Летчики и техники, привыкшие к напряженной фронтовой жизни, томились от неопределенности и безделья. Перед обедом или ужином у небольшой столовой всегда собиралось много народу. Каждый стремился первым ворваться в столовую, чтобы не париться на жаре и не стоять в очереди у столов. На этой почве нередко возникали ссоры, порой довольно бурные, когда кто-нибудь от скуки переусердствовал в «дегустации» местных вин. В такую историю случайно попал и я.
Во время ужина ко мне и сидевшим рядом Голубеву и Труду пристали трое подвыпивших старших офицеров. Не стерпев грубости и оскорблений, я дал резкий отпор и за нарушение субординации оказался на гауптвахте.
Этим не замедлили воспользоваться уже давно косившиеся на меня командир полка и его друг капитан Воронцов. Вернувшись в полк, я услышал, что уже снят с должности командира эскадрильи и выведен за штат. Решил проверить этот слух и пошел к начстрою полка старшему лейтенанту Павленко. Он сидел один за столом, заваленным ворохом бумаг.

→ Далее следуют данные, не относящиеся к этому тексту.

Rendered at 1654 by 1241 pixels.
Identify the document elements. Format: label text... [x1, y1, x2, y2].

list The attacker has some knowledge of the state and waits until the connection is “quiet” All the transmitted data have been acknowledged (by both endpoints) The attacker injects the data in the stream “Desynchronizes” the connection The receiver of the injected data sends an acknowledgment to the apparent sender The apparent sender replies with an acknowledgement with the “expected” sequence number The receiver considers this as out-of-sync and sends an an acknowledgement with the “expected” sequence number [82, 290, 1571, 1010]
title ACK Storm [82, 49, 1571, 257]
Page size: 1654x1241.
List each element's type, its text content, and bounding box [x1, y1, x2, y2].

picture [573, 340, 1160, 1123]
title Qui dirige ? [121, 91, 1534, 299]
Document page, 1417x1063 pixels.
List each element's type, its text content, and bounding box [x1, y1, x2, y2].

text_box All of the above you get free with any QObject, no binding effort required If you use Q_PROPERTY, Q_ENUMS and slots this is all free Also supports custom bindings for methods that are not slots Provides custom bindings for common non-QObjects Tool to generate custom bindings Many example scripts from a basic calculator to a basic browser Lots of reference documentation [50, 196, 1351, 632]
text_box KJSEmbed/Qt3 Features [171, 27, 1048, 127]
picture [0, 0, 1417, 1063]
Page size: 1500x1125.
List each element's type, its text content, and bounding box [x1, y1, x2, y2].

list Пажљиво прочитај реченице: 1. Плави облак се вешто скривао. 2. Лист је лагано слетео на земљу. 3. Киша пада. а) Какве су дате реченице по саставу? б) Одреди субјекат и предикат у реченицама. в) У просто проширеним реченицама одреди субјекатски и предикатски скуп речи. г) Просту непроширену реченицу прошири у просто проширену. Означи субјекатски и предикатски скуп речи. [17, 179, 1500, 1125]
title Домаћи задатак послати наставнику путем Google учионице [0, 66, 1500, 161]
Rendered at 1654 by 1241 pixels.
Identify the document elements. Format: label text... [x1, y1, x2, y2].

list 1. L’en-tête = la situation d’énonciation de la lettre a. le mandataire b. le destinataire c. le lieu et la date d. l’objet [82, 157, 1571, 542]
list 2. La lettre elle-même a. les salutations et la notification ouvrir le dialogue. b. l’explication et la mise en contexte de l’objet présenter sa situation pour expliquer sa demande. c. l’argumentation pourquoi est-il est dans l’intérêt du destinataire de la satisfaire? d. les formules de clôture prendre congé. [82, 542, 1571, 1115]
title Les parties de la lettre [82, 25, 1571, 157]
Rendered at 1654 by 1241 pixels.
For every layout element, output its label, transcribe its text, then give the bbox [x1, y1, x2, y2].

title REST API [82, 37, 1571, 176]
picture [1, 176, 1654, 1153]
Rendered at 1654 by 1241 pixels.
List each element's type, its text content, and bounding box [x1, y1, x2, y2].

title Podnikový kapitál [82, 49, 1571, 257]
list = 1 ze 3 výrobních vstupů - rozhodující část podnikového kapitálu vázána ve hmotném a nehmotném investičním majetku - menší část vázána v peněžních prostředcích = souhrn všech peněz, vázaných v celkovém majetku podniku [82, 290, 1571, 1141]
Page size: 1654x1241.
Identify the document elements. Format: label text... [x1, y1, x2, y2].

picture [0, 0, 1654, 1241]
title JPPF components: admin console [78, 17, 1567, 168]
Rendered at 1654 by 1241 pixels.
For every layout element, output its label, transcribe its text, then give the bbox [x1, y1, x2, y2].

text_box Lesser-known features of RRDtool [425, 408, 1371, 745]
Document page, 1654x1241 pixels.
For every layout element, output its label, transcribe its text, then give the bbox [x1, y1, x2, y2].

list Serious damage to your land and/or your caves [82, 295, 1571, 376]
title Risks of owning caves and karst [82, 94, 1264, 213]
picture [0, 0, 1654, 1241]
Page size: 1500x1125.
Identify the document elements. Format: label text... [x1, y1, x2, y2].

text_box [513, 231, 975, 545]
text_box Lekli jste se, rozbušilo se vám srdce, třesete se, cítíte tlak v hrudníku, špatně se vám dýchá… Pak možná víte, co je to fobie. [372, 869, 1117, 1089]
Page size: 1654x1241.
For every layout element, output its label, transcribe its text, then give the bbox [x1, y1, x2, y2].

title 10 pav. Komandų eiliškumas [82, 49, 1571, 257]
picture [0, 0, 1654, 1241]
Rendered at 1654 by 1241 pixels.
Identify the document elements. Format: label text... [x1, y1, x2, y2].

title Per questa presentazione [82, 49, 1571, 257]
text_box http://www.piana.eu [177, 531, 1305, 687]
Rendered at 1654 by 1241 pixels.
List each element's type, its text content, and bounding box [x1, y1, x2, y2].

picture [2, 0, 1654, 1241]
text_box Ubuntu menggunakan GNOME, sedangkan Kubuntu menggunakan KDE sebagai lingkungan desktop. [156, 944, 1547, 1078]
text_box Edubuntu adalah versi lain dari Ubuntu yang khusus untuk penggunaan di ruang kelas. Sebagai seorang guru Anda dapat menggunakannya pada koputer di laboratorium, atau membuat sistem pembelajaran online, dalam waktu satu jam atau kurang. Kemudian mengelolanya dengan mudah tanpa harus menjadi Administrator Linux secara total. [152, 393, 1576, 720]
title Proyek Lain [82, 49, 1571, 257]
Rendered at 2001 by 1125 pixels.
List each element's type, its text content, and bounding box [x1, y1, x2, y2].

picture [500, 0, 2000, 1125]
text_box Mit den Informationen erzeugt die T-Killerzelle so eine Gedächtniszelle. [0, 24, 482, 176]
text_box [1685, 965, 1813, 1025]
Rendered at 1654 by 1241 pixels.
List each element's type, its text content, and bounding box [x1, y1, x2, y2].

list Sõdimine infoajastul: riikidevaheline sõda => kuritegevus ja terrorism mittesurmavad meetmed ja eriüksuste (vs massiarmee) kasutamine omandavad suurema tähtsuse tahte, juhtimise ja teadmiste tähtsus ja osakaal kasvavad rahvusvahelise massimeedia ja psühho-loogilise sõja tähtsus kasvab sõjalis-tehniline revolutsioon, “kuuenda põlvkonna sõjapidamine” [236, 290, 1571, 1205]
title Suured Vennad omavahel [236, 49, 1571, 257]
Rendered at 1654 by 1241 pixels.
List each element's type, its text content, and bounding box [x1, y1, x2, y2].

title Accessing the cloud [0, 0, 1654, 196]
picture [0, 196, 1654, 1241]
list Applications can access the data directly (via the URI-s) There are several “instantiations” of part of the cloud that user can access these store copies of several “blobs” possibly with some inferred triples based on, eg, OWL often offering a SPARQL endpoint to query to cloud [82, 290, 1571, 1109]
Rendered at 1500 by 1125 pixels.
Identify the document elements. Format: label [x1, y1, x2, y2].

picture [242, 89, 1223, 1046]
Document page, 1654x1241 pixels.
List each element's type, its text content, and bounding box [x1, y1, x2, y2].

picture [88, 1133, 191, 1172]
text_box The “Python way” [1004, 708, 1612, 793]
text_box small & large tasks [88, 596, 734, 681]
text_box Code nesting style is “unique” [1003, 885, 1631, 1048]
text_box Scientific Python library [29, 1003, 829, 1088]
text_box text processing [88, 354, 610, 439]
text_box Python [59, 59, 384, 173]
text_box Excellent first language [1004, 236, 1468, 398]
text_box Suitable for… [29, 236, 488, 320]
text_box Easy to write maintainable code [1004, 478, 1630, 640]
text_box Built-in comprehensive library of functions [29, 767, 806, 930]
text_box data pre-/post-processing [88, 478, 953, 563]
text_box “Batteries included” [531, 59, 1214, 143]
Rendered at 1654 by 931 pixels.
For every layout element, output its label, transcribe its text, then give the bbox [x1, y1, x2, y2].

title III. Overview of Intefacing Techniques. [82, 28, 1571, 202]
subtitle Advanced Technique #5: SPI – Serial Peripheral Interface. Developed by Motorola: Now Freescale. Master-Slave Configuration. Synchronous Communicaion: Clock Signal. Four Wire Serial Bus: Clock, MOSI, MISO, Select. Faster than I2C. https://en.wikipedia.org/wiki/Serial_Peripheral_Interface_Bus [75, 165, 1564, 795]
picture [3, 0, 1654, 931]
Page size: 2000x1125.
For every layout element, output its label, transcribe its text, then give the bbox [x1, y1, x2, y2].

– То, что снят с должности, не самое страшное, – огорошил меня Павленко. – Ведь тебя, капитан, из партии исключили!
– Неужели и на это пошли?
– Вчера на заседании партийного бюро командир тебе все припомнил: споры с ним, самовольство в тактике, или, как он назвал, «нарушения требований устава истребительной авиации». Ну и, конечно, последнюю ссору с начальством соседнего полка.
Пораженный услышанным, я молча смотрел на него.
Как же так? Я честно воевал с самого начала войны, был в коллективе на хорошем счету, сбивал фашистов, а сейчас, в первые же дни пребывания в тылу, – оказался недостойным носить звание коммуниста, быть командиром-гвардейцем.
– Но и это еще не все, – продолжал Павленко. – На тебя передано дело в Бакинский военный трибунал. Почитай вот, какую характеристику на тебя направил туда Краев. Можешь взять себе. Это копия.
Я прочел, и все во мне закипело. Запечатленная на бумаге подлость обжигала. Хотелось немедленно пойти к Краеву и высказать ему все начистоту. Но я понимал, что в таком возбужденном состоянии этого делать не следует.